Work required
Only one span of the listing below is wanted: the lines from the one with "is of seminoma" through the one with "photomicrograph of human", reproduced exactly, both ends kept.

Source data
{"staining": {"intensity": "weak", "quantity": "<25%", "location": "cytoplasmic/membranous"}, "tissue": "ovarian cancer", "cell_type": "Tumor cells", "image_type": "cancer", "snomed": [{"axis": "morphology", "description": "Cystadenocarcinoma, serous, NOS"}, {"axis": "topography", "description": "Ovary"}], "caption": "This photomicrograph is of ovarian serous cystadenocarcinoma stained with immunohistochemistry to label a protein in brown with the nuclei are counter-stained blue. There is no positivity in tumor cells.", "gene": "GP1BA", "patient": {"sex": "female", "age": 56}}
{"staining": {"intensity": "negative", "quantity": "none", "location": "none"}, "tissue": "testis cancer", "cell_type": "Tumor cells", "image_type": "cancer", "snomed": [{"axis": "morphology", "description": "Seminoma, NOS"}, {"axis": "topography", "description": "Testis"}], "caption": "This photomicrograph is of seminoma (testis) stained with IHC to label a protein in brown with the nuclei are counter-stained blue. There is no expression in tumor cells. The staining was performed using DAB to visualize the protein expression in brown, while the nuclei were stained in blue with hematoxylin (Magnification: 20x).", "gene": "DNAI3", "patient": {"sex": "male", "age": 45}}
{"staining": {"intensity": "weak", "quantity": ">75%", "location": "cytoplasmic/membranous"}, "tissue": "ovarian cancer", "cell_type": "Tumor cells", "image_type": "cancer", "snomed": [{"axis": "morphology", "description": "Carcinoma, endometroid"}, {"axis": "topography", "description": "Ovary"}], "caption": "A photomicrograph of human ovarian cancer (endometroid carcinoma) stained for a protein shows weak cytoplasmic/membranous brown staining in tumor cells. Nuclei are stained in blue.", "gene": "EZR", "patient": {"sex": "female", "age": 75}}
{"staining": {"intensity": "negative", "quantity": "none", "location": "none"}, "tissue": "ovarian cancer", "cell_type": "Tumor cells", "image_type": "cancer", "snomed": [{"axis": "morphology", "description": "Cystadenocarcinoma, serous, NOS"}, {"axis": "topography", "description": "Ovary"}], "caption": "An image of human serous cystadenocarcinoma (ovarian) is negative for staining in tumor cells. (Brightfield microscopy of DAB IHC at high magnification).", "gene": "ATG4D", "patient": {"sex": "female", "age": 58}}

Exercise solution
{"staining": {"intensity": "negative", "quantity": "none", "location": "none"}, "tissue": "testis cancer", "cell_type": "Tumor cells", "image_type": "cancer", "snomed": [{"axis": "morphology", "description": "Seminoma, NOS"}, {"axis": "topography", "description": "Testis"}], "caption": "This photomicrograph is of seminoma (testis) stained with IHC to label a protein in brown with the nuclei are counter-stained blue. There is no expression in tumor cells. The staining was performed using DAB to visualize the protein expression in brown, while the nuclei were stained in blue with hematoxylin (Magnification: 20x).", "gene": "DNAI3", "patient": {"sex": "male", "age": 45}}
{"staining": {"intensity": "weak", "quantity": ">75%", "location": "cytoplasmic/membranous"}, "tissue": "ovarian cancer", "cell_type": "Tumor cells", "image_type": "cancer", "snomed": [{"axis": "morphology", "description": "Carcinoma, endometroid"}, {"axis": "topography", "description": "Ovary"}], "caption": "A photomicrograph of human ovarian cancer (endometroid carcinoma) stained for a protein shows weak cytoplasmic/membranous brown staining in tumor cells. Nuclei are stained in blue.", "gene": "EZR", "patient": {"sex": "female", "age": 75}}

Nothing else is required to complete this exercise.